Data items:

------------------------------------------------------------------------

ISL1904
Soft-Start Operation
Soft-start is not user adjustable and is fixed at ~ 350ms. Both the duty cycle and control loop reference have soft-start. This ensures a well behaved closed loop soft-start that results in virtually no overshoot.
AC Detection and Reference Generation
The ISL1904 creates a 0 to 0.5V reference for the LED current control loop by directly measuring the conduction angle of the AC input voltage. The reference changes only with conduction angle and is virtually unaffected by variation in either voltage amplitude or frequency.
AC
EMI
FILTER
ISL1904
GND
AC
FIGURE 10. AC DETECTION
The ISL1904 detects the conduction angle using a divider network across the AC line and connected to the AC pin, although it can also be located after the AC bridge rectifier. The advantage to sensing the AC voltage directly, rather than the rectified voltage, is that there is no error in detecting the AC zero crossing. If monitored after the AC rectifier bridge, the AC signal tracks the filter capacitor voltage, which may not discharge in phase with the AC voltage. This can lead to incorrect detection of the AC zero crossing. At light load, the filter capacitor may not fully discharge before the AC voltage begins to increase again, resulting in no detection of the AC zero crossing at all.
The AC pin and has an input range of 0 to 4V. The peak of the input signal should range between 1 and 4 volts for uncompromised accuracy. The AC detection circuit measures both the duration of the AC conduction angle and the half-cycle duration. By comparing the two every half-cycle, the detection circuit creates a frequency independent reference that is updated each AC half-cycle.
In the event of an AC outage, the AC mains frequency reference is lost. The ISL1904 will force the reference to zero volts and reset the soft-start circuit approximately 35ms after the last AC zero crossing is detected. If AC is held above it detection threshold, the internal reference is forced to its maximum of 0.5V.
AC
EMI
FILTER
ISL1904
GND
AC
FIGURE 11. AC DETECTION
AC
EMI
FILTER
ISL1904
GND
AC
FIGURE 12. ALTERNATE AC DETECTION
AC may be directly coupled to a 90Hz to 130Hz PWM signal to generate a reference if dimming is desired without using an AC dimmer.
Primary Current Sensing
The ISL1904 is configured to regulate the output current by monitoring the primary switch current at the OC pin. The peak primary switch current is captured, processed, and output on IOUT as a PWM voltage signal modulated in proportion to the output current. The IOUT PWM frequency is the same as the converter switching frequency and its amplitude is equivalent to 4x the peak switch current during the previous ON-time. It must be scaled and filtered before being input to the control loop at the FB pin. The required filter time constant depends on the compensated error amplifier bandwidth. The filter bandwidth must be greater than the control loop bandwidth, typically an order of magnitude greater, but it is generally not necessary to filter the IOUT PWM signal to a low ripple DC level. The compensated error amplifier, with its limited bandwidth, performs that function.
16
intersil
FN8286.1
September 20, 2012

------------------------------------------------------------------------

-- DIRECTIONS --
Repeat every line of the data, exactly and in full.

-- SOLUTION TO THIS PROBLEM --
ISL1904
Soft-Start Operation
Soft-start is not user adjustable and is fixed at ~ 350ms. Both the duty cycle and control loop reference have soft-start. This ensures a well behaved closed loop soft-start that results in virtually no overshoot.
AC Detection and Reference Generation
The ISL1904 creates a 0 to 0.5V reference for the LED current control loop by directly measuring the conduction angle of the AC input voltage. The reference changes only with conduction angle and is virtually unaffected by variation in either voltage amplitude or frequency.
AC
EMI
FILTER
ISL1904
GND
AC
FIGURE 10. AC DETECTION
The ISL1904 detects the conduction angle using a divider network across the AC line and connected to the AC pin, although it can also be located after the AC bridge rectifier. The advantage to sensing the AC voltage directly, rather than the rectified voltage, is that there is no error in detecting the AC zero crossing. If monitored after the AC rectifier bridge, the AC signal tracks the filter capacitor voltage, which may not discharge in phase with the AC voltage. This can lead to incorrect detection of the AC zero crossing. At light load, the filter capacitor may not fully discharge before the AC voltage begins to increase again, resulting in no detection of the AC zero crossing at all.
The AC pin and has an input range of 0 to 4V. The peak of the input signal should range between 1 and 4 volts for uncompromised accuracy. The AC detection circuit measures both the duration of the AC conduction angle and the half-cycle duration. By comparing the two every half-cycle, the detection circuit creates a frequency independent reference that is updated each AC half-cycle.
In the event of an AC outage, the AC mains frequency reference is lost. The ISL1904 will force the reference to zero volts and reset the soft-start circuit approximately 35ms after the last AC zero crossing is detected. If AC is held above it detection threshold, the internal reference is forced to its maximum of 0.5V.
AC
EMI
FILTER
ISL1904
GND
AC
FIGURE 11. AC DETECTION
AC
EMI
FILTER
ISL1904
GND
AC
FIGURE 12. ALTERNATE AC DETECTION
AC may be directly coupled to a 90Hz to 130Hz PWM signal to generate a reference if dimming is desired without using an AC dimmer.
Primary Current Sensing
The ISL1904 is configured to regulate the output current by monitoring the primary switch current at the OC pin. The peak primary switch current is captured, processed, and output on IOUT as a PWM voltage signal modulated in proportion to the output current. The IOUT PWM frequency is the same as the converter switching frequency and its amplitude is equivalent to 4x the peak switch current during the previous ON-time. It must be scaled and filtered before being input to the control loop at the FB pin. The required filter time constant depends on the compensated error amplifier bandwidth. The filter bandwidth must be greater than the control loop bandwidth, typically an order of magnitude greater, but it is generally not necessary to filter the IOUT PWM signal to a low ripple DC level. The compensated error amplifier, with its limited bandwidth, performs that function.
16
intersil
FN8286.1
September 20, 2012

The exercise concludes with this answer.